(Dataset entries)
BEGIN

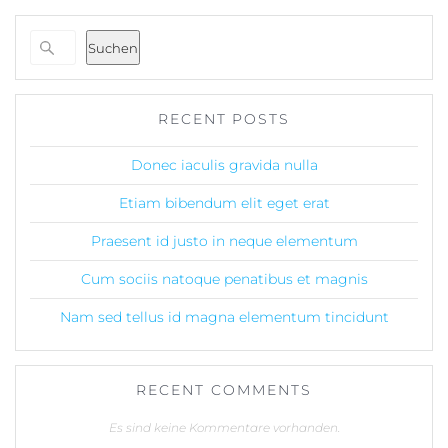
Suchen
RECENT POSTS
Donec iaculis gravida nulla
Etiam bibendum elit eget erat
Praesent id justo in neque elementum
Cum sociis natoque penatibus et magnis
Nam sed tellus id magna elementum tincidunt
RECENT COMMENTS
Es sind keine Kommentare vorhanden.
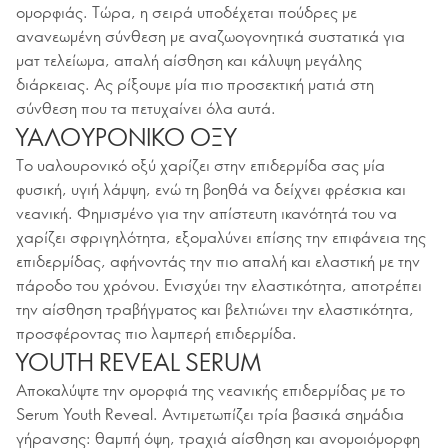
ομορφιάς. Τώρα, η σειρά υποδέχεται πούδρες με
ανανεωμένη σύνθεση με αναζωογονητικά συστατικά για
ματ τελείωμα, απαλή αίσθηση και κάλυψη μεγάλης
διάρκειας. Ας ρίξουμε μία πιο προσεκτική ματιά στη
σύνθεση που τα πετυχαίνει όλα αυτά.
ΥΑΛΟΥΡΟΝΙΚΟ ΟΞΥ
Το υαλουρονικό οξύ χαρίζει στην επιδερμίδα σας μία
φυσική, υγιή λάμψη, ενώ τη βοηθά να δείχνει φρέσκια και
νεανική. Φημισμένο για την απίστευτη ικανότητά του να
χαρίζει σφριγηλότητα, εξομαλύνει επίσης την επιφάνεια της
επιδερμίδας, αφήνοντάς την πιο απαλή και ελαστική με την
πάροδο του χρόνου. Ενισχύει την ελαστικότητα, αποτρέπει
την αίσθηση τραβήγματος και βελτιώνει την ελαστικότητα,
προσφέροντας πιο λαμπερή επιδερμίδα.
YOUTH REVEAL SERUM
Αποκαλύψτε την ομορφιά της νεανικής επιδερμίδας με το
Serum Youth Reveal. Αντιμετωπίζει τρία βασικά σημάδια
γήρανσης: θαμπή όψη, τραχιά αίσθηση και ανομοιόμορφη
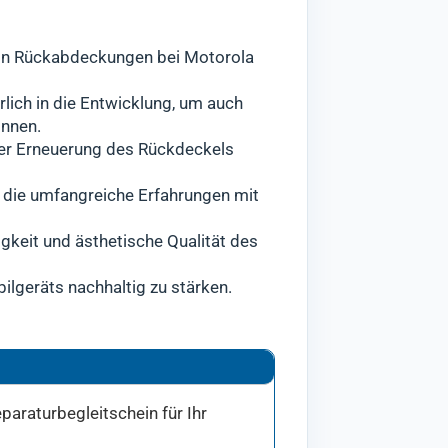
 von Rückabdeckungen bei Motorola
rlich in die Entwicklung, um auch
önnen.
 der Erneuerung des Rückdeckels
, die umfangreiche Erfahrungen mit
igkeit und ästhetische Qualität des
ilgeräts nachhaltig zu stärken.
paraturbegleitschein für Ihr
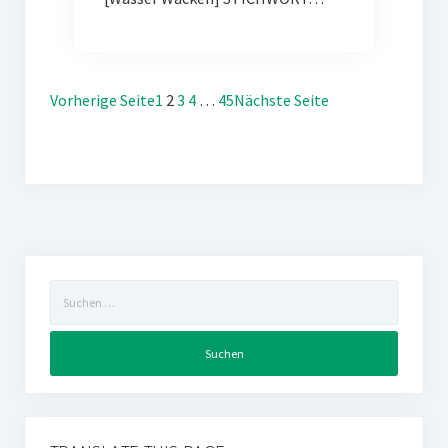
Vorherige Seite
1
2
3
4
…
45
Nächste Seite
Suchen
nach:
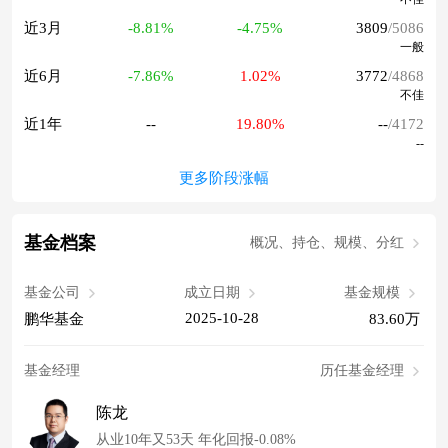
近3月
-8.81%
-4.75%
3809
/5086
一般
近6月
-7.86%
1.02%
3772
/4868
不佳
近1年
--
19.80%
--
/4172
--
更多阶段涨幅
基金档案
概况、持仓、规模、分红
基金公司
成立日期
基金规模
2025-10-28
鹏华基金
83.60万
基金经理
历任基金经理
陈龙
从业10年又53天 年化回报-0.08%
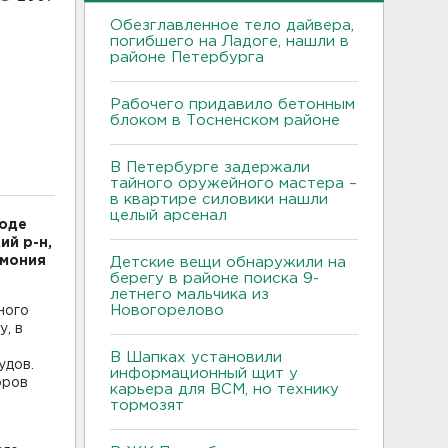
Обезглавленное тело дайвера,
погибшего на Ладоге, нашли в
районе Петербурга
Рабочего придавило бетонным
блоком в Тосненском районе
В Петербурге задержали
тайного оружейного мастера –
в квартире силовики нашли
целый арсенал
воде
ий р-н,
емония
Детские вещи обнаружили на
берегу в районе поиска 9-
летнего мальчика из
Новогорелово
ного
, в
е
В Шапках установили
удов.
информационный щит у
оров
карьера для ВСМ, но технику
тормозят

END

▸ **ACTIVITY**: From the entries above, copy exactly the lines starting at the one with "von Rückabdeckungen bei Motorola" and stopping at the one with "В Петербурге задержали", keeping both ends. Drop the pictures.

▸ **SOLUTION**:
 von Rückabdeckungen bei Motorola
rlich in die Entwicklung, um auch
önnen.
 der Erneuerung des Rückdeckels
, die umfangreiche Erfahrungen mit
igkeit und ästhetische Qualität des
ilgeräts nachhaltig zu stärken.
paraturbegleitschein für Ihr
Vorherige Seite
1
2
3
4
…
45
Nächste Seite
Suchen
nach:
近3月
-8.81%
-4.75%
3809
/5086
一般
近6月
-7.86%
1.02%
3772
/4868
不佳
近1年
--
19.80%
--
/4172
--
更多阶段涨幅
基金档案
概况、持仓、规模、分红
基金公司
成立日期
基金规模
2025-10-28
鹏华基金
83.60万
基金经理
历任基金经理
陈龙
从业10年又53天 年化回报-0.08%
Обезглавленное тело дайвера,
погибшего на Ладоге, нашли в
районе Петербурга
Рабочего придавило бетонным
блоком в Тосненском районе
В Петербурге задержали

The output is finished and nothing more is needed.